Teks Tersedia:

+++

Rudiard Tampubolon merupakan komisaris MQ. West Wits Mining (pemegang saham MQ) menganggap bahwa kepemimpinan dan pengalaman Rudiard cukup berhasil menavigasi jalur menuju dimulainya operasi pertambangan.

Selain duduk sebagai komisaris, perusahaan yang dipimpin Rudiard yakni PT Intan Angkasa Aviation juga mendapat kepemilikan saham di PT Madinah Qurrata’ain.

Dalam Derewo River Gold Project, West Wits Mining juga membagi sejumlah 30% saham kepada PT Tobacom Del Mandiri (TDM). Presiden direktur TDM ialah Purnawirawan TNI Paulus Prananto. Di sebuah terbitannya, West Wits Mining jelas menyebut bahwa TDM bertanggung jawab terkait izin kehutanan dan terkait keamanan akses ke lokasi proyek.

TDM merupakan bagian dari PT Toba Sejahtra Group, di mana pemilik saham minoritasnya adalah Luhut Binsar Pandjaitan. Dua purnawirawan TNI yang terkait dengan perusahaan MQ, Paulus Prananto dan Luhut Binsar Pandjaitan, merupakan anggota tim relawan (Bravo Lima) pemenangan Presiden Joko Widodo pada 2014 dan 2019.

“Dari sumber legal dan publik yang kita peroleh, perusahaan yang merupakan bagian dari Toba Sejahtra Group punya jejak bisnis tambang di Intan Jaya. Dari penelusuran kami, Luhut Binsar Pandjaitan memiliki saham di Toba Sejahtera,” kata Ahmad Ashov, Jurubicara #BersihkanIndonesia.

Sementara dalam rencana tambang emas di Blok Wabu, kajian cepat itu menelusuri lima nama purnawirawan yang berasal dari tiga nama entitas perusahaan yang berbeda, tetapi masih satu naungan di bawah holding perusahaan tambang Indonesia yaitu MIND ID.

Dalam entitas PTFI sebagai perusahaan pemilik konsesi sebelumnya di Blok Wabu, ada nama Purnawirawan TNI Hinsa Siburian (HS) sebagai komisaris PTFI. Pada 2015-2017, HS pernah menjabat sebagai Pangdam XVII/Cenderawasih Papua. HS juga tercatat tergabung dalam tim relawan (Cakra 19) pemenangan Presiden Jokowi pada 2019.

+++

Data Tercatat:

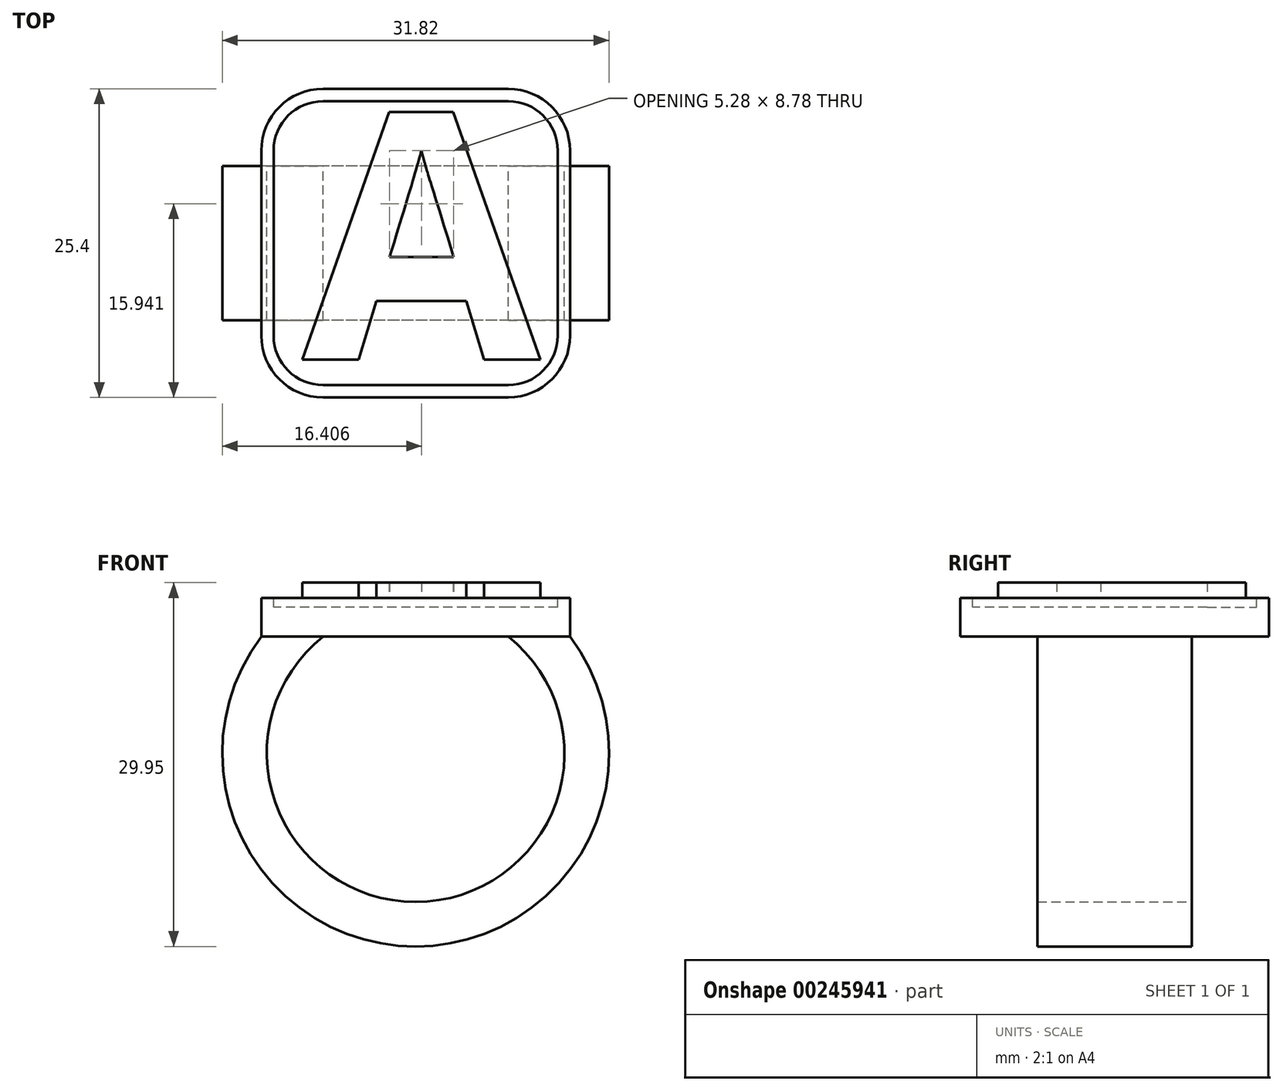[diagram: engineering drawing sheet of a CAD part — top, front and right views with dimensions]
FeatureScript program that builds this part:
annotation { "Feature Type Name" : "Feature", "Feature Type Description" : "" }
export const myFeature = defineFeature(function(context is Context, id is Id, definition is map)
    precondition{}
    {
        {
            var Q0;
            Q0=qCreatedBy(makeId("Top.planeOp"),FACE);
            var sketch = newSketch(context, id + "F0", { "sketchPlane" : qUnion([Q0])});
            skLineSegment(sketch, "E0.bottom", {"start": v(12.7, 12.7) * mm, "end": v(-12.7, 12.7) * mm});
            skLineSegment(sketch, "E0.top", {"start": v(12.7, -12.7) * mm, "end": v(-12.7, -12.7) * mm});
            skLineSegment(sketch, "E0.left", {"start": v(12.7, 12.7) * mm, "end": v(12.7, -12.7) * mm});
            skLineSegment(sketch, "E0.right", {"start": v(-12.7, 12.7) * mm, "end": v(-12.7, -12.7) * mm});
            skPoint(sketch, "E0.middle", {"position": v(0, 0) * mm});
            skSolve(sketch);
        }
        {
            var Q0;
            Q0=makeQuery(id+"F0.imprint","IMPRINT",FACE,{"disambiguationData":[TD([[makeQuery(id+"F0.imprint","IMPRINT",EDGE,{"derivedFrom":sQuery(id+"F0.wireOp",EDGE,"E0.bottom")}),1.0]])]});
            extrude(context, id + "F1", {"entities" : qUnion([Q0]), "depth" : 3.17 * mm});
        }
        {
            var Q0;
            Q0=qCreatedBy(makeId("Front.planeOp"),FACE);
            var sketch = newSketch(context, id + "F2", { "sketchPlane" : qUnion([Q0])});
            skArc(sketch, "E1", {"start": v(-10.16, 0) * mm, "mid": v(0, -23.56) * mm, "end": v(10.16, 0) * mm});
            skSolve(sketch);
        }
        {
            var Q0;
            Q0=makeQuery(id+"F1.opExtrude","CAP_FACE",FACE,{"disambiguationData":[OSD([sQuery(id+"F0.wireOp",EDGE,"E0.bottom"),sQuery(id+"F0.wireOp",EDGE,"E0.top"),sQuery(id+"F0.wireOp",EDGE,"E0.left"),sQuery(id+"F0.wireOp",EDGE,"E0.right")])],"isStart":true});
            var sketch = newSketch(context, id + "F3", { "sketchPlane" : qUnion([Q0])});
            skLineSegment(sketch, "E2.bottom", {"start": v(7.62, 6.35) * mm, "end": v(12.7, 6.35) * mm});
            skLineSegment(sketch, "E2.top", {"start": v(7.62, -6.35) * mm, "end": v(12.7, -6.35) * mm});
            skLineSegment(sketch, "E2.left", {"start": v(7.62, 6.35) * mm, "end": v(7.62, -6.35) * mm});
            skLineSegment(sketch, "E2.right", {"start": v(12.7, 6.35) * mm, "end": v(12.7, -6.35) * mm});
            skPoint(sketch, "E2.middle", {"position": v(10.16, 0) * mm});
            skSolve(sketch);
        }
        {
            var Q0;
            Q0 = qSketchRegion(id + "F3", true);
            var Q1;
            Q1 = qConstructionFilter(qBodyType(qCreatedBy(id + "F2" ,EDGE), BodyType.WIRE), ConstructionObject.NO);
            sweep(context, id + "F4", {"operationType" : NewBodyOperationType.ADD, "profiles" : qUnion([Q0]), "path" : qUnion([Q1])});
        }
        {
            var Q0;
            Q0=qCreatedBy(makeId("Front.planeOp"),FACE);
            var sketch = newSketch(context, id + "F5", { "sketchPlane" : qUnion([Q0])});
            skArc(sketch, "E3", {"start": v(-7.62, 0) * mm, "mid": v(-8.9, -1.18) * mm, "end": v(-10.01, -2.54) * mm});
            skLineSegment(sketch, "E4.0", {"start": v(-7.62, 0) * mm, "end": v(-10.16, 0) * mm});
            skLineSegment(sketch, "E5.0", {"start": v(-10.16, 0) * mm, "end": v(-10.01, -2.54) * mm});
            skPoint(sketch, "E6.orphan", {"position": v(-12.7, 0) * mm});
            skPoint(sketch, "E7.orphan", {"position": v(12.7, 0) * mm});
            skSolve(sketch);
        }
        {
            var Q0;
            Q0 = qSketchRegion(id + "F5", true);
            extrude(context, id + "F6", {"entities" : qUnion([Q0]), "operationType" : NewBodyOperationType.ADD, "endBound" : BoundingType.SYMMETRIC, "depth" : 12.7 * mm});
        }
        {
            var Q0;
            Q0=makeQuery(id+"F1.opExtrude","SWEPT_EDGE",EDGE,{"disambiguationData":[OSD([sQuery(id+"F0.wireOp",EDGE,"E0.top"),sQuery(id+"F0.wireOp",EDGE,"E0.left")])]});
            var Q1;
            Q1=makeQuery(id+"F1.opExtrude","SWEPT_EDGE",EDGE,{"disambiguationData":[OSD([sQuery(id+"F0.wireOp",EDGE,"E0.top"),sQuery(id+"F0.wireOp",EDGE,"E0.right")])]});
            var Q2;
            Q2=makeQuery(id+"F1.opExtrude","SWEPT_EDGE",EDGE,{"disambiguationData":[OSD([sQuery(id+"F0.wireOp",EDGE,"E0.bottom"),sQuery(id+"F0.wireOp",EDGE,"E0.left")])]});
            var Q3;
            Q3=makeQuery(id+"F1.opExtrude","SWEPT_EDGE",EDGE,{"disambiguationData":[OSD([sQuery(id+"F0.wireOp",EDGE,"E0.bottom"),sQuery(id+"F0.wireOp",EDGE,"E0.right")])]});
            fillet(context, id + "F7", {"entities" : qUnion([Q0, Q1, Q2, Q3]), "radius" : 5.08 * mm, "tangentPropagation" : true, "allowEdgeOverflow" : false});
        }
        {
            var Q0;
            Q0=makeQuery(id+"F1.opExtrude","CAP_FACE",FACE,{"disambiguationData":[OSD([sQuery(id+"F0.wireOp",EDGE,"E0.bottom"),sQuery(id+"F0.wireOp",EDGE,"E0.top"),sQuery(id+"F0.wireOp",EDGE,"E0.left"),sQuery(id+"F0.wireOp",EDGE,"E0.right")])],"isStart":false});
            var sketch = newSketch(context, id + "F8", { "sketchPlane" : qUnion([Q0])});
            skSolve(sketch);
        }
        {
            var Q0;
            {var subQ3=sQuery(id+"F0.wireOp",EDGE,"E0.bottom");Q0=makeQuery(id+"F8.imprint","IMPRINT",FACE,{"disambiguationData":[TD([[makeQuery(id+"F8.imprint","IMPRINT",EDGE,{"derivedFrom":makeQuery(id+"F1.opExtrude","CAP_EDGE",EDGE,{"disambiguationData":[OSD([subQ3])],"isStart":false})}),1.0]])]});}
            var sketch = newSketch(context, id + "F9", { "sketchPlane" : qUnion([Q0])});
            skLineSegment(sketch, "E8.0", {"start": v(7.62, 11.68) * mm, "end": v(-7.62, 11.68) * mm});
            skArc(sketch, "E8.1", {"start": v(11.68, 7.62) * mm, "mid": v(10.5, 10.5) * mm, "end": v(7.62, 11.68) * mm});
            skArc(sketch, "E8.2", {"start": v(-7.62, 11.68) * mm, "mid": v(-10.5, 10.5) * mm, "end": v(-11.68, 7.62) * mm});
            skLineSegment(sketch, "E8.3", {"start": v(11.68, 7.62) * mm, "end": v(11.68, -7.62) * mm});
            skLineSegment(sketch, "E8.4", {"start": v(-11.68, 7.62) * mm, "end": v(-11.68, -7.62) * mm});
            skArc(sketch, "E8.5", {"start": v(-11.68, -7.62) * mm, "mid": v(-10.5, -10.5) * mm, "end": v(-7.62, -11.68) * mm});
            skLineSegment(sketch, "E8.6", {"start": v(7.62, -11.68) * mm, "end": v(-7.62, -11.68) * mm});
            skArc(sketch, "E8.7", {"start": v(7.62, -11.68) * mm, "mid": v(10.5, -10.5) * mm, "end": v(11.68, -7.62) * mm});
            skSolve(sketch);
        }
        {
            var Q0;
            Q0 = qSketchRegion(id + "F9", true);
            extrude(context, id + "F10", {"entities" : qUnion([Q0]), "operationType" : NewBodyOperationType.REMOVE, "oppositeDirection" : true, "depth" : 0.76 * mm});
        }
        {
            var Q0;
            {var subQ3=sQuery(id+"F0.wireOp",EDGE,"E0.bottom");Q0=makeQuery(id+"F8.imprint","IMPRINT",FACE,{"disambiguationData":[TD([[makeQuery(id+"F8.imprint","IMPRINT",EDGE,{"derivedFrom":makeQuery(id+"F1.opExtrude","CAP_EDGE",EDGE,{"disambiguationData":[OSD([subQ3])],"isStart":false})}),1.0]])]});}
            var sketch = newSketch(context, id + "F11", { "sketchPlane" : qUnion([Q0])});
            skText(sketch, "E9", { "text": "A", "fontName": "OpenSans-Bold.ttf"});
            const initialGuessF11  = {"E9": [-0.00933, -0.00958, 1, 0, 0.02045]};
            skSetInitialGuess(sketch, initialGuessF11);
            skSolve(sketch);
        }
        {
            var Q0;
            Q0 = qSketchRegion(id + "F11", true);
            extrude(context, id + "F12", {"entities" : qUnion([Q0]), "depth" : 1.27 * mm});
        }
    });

+++

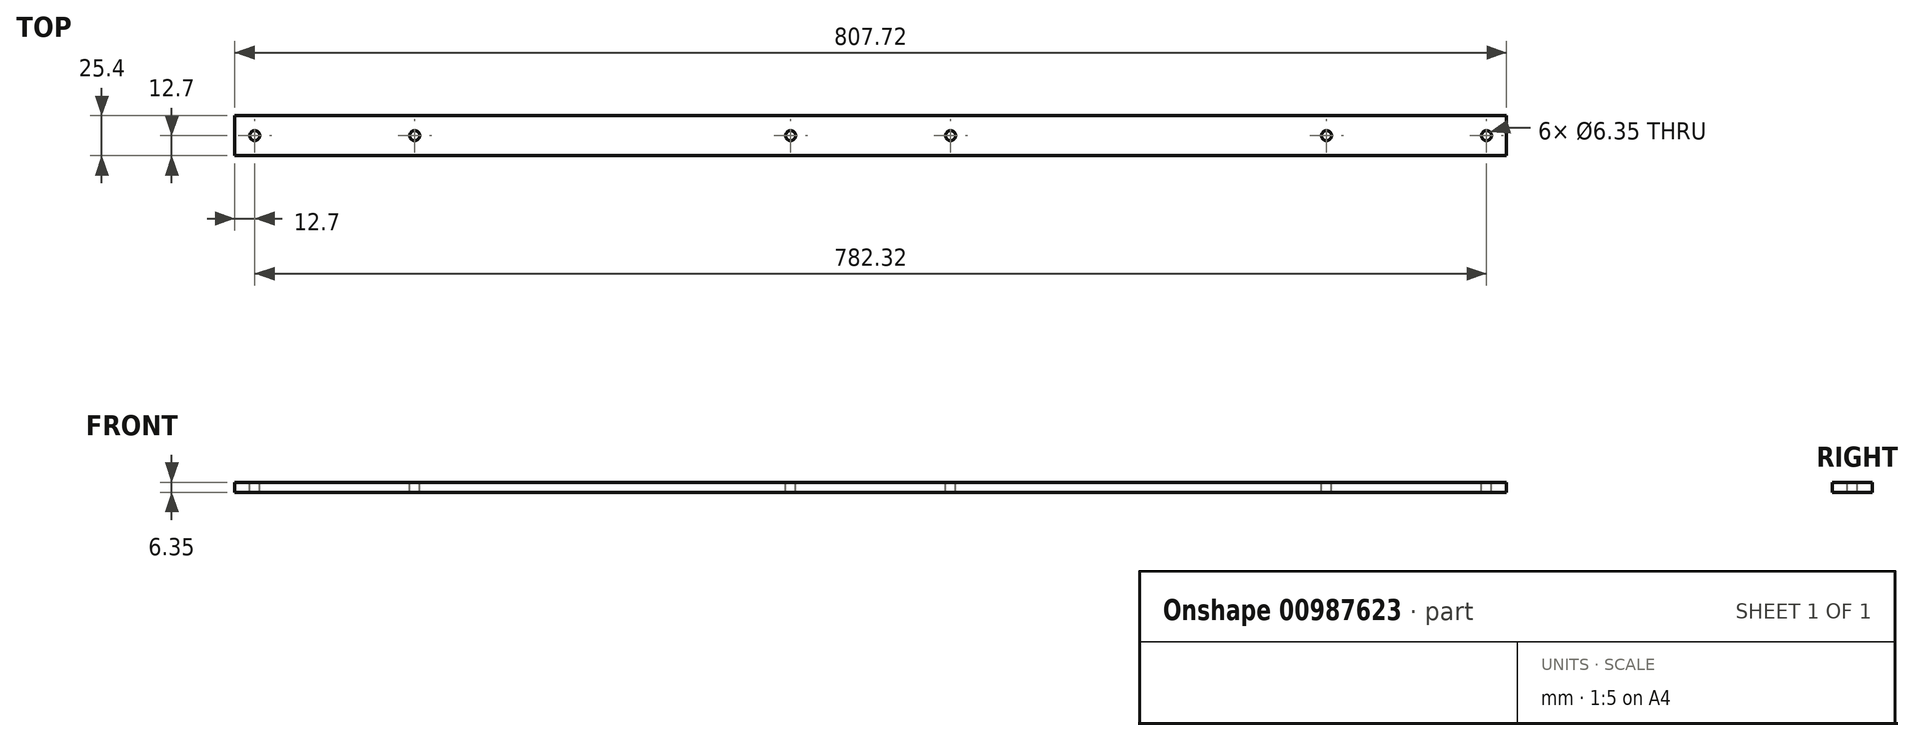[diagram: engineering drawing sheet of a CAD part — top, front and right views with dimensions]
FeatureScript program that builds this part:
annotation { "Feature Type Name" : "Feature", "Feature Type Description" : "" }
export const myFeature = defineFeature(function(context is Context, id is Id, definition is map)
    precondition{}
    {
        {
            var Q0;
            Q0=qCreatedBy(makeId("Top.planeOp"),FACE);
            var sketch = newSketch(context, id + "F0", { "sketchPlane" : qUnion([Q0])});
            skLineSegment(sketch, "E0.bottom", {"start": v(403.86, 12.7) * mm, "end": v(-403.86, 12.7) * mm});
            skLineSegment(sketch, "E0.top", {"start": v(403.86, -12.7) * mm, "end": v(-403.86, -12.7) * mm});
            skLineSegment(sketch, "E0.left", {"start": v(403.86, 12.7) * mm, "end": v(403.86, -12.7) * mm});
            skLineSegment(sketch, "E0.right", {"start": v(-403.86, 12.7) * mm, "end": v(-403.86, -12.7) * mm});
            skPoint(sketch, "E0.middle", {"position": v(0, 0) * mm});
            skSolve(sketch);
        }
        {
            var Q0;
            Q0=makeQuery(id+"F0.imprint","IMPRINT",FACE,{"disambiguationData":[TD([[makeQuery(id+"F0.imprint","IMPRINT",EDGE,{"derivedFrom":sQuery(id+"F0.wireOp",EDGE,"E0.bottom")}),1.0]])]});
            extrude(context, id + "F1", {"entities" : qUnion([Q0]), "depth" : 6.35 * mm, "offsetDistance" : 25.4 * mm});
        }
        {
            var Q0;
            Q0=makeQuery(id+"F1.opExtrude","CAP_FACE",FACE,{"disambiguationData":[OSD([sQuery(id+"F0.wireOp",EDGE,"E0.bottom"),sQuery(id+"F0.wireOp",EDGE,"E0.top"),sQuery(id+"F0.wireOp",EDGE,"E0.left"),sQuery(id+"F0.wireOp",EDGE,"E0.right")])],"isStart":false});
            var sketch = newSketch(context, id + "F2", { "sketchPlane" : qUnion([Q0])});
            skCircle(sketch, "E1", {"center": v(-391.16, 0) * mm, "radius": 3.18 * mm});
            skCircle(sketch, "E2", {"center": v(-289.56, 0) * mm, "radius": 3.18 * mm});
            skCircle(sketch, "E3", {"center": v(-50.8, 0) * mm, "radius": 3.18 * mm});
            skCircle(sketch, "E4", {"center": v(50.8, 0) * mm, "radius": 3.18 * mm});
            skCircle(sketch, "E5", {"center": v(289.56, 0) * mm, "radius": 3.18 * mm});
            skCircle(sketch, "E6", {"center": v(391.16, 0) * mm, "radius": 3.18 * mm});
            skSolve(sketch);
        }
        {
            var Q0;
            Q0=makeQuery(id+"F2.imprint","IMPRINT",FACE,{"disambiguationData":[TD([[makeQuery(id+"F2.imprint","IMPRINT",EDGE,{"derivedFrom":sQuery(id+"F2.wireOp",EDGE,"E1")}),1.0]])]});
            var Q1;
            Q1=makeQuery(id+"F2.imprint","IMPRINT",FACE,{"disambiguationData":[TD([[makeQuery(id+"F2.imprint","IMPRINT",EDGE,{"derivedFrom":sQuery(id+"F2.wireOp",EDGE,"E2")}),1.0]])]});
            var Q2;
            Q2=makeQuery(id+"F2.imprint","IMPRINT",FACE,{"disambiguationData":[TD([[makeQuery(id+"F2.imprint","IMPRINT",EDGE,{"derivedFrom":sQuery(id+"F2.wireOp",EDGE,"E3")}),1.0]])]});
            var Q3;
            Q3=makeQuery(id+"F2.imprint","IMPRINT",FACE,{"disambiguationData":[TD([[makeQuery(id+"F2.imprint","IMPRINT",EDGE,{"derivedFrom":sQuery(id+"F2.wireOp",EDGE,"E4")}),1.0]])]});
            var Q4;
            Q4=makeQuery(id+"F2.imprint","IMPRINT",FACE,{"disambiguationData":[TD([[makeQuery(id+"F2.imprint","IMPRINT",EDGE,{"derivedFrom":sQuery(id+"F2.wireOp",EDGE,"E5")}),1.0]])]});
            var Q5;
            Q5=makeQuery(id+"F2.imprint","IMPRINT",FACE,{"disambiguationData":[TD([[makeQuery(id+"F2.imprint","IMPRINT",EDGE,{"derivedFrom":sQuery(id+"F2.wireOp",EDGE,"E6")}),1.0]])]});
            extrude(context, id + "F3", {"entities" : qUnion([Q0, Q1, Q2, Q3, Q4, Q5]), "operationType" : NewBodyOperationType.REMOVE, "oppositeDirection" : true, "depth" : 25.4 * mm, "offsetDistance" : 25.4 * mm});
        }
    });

+++

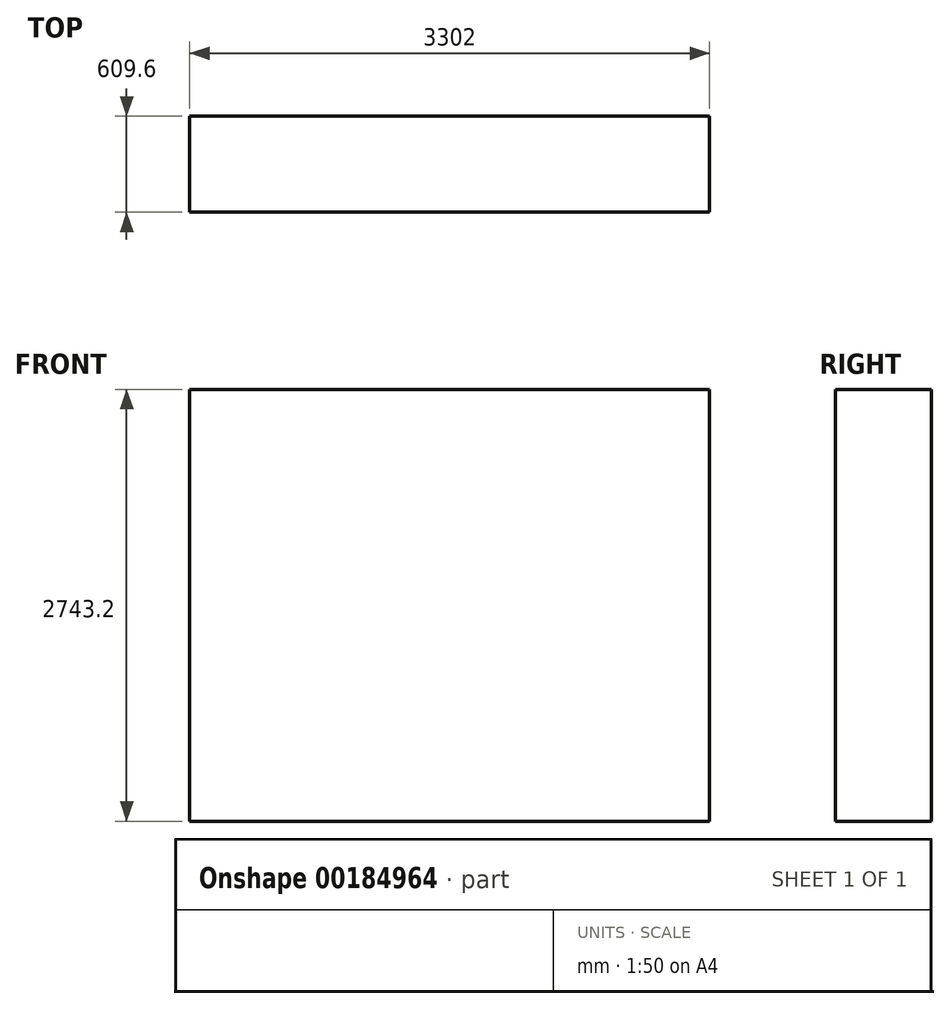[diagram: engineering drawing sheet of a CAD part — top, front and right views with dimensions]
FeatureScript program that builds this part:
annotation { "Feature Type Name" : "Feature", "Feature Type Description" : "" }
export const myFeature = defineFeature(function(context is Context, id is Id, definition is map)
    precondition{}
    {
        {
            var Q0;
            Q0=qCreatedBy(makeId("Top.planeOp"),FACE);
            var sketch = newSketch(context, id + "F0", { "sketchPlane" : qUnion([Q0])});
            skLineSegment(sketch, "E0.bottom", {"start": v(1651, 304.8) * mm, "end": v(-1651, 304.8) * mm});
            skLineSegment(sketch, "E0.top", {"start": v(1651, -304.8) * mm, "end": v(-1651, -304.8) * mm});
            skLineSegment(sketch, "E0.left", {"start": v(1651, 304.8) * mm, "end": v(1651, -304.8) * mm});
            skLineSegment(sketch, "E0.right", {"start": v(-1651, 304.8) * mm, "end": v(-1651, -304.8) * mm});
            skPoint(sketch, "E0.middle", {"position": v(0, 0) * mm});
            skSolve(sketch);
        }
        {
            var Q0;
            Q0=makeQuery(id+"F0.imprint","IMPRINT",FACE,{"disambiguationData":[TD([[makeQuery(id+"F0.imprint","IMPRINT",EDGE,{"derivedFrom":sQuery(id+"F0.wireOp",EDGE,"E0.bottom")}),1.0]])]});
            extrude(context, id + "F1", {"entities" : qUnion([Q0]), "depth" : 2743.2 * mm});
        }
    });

+++

Soal Tertulis 1: Tuliskan kembali persis bagian dari teks tentang perusahaan tambang yang dibuka dengan kata-kata berisi "Selain duduk sebagai" dan ditutup dengan "2014 dan 2019.".
Soal Tertulis 2: Tolong sebutkan semua nama orang yang disebut sebagai purnawirawan TNI dalam teks tentang perusahaan tambang.

Jawaban Tertulis 1:
Selain duduk sebagai komisaris, perusahaan yang dipimpin Rudiard yakni PT Intan Angkasa Aviation juga mendapat kepemilikan saham di PT Madinah Qurrata’ain.

Dalam Derewo River Gold Project, West Wits Mining juga membagi sejumlah 30% saham kepada PT Tobacom Del Mandiri (TDM). Presiden direktur TDM ialah Purnawirawan TNI Paulus Prananto. Di sebuah terbitannya, West Wits Mining jelas menyebut bahwa TDM bertanggung jawab terkait izin kehutanan dan terkait keamanan akses ke lokasi proyek.

TDM merupakan bagian dari PT Toba Sejahtra Group, di mana pemilik saham minoritasnya adalah Luhut Binsar Pandjaitan. Dua purnawirawan TNI yang terkait dengan perusahaan MQ, Paulus Prananto dan Luhut Binsar Pandjaitan, merupakan anggota tim relawan (Bravo Lima) pemenangan Presiden Joko Widodo pada 2014 dan 2019.

Jawaban Tertulis 2:
- Paulus Prananto
- Luhut Binsar Pandjaitan
- Hinsa Siburian